▶ Data under study:
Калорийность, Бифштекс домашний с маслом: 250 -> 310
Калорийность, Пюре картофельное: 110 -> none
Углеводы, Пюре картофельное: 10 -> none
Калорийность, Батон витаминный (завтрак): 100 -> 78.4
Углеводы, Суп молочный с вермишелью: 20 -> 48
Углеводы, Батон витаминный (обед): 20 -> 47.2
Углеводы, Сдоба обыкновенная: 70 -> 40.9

==

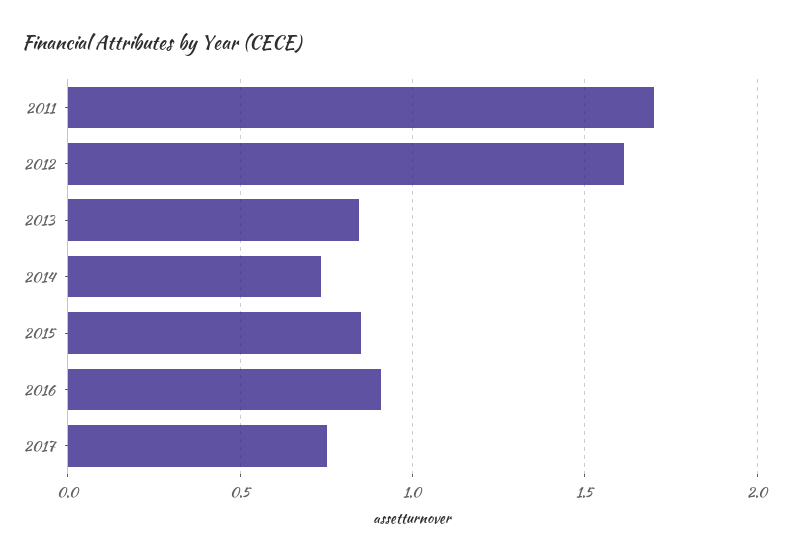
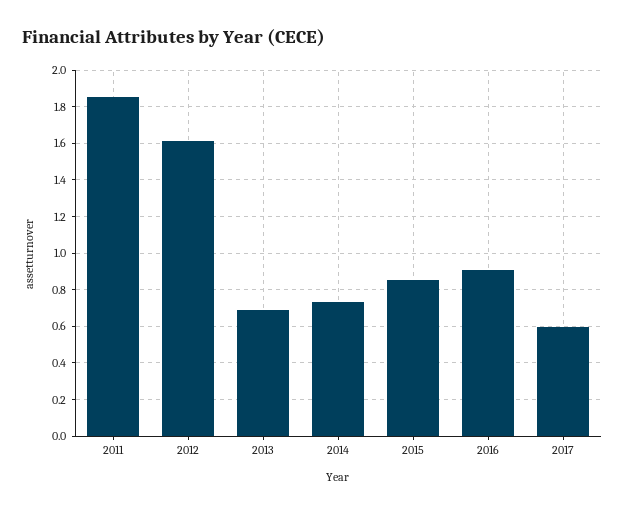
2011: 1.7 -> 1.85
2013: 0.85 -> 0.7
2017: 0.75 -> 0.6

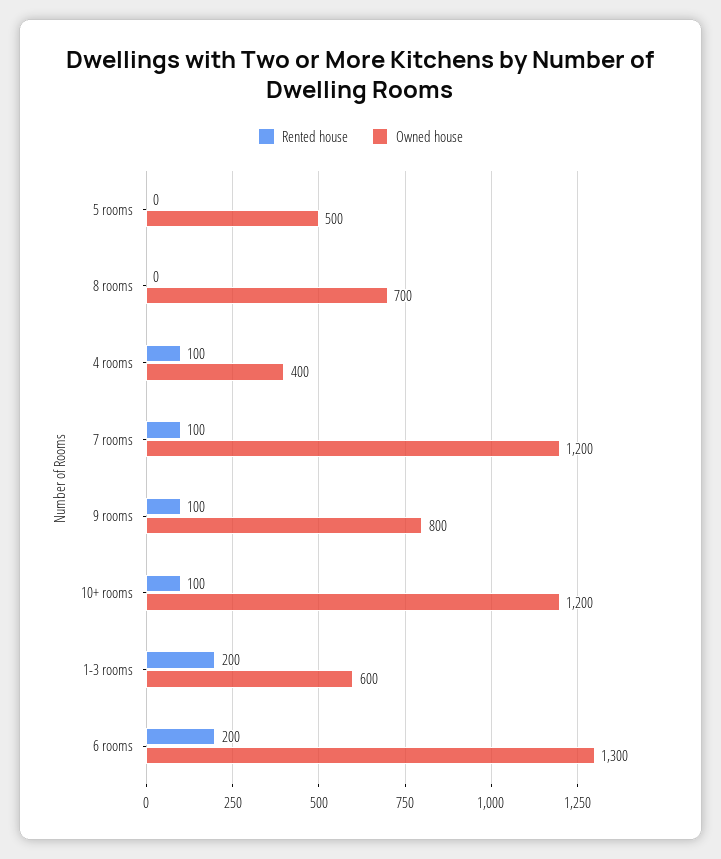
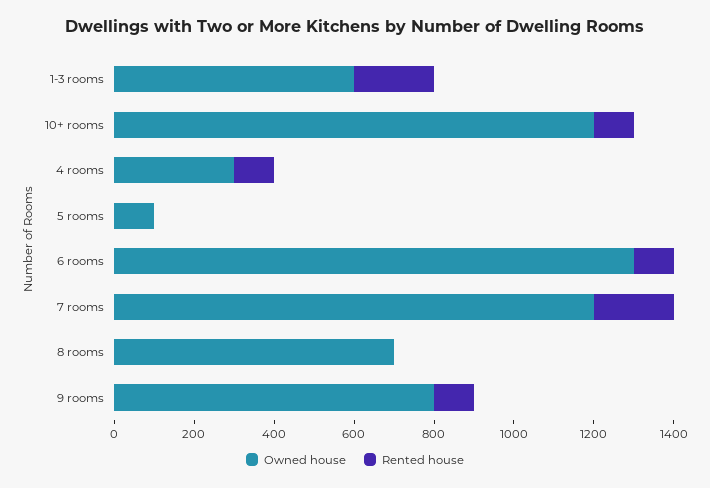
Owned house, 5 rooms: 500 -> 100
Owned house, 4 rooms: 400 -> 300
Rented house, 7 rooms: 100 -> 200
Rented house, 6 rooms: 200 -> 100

==

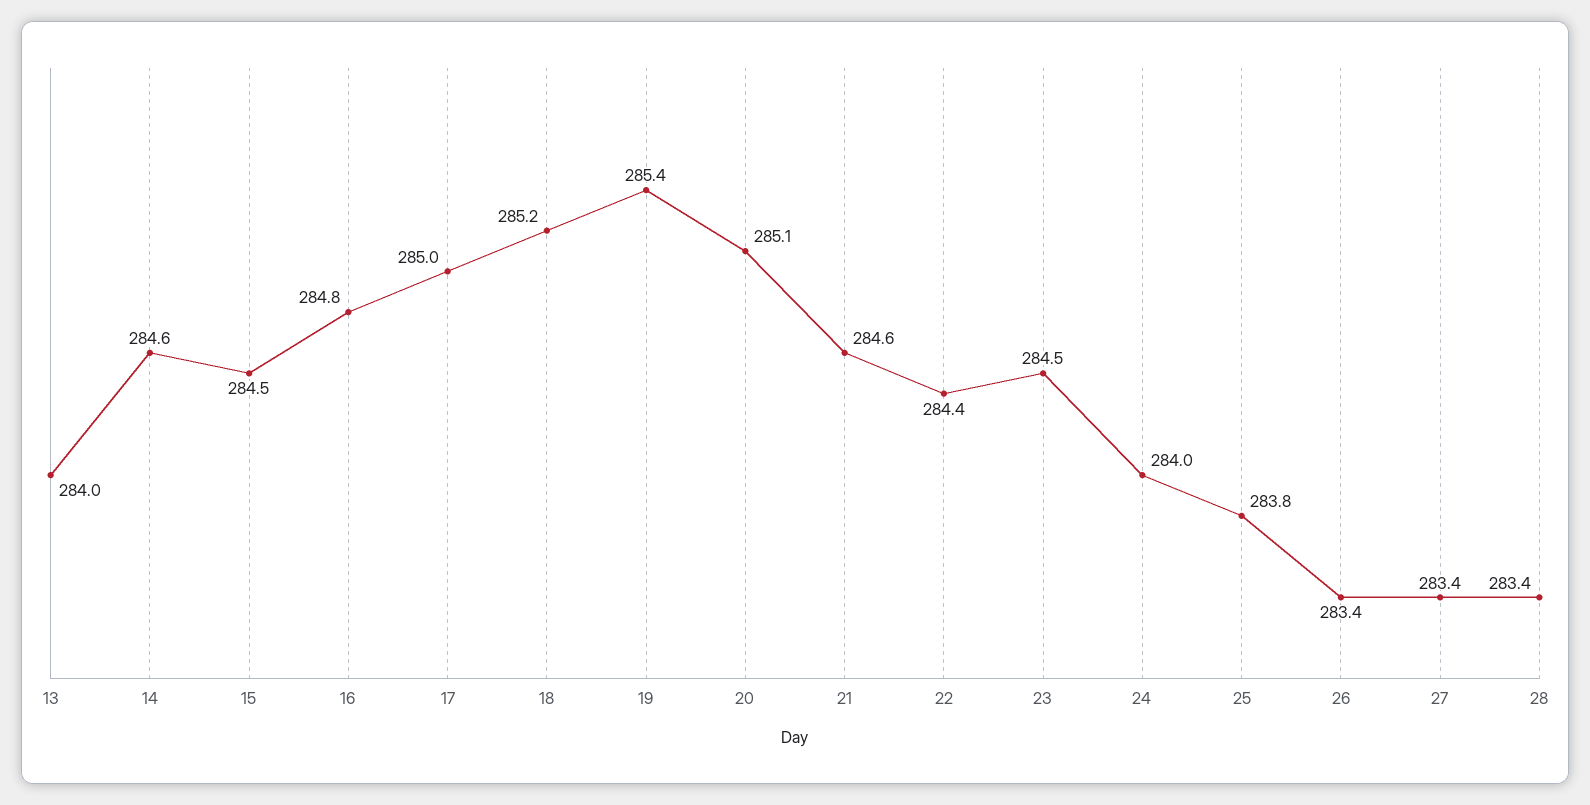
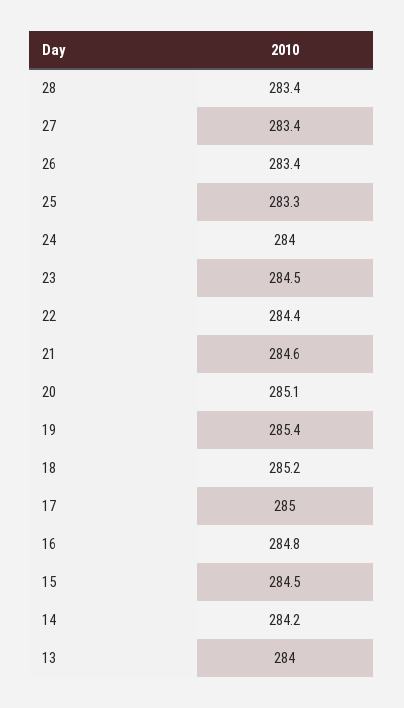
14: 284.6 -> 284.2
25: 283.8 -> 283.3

▶ Exercise aim: In the listing above, find the line containing "Rented house, 7 rooms: 100 -> 200" and the line containing "Rented house, 6 rooms: 200 -> 100". Output them and every line between, exactly, and nothing else.

▶ Answer for the task:
Rented house, 7 rooms: 100 -> 200
Rented house, 6 rooms: 200 -> 100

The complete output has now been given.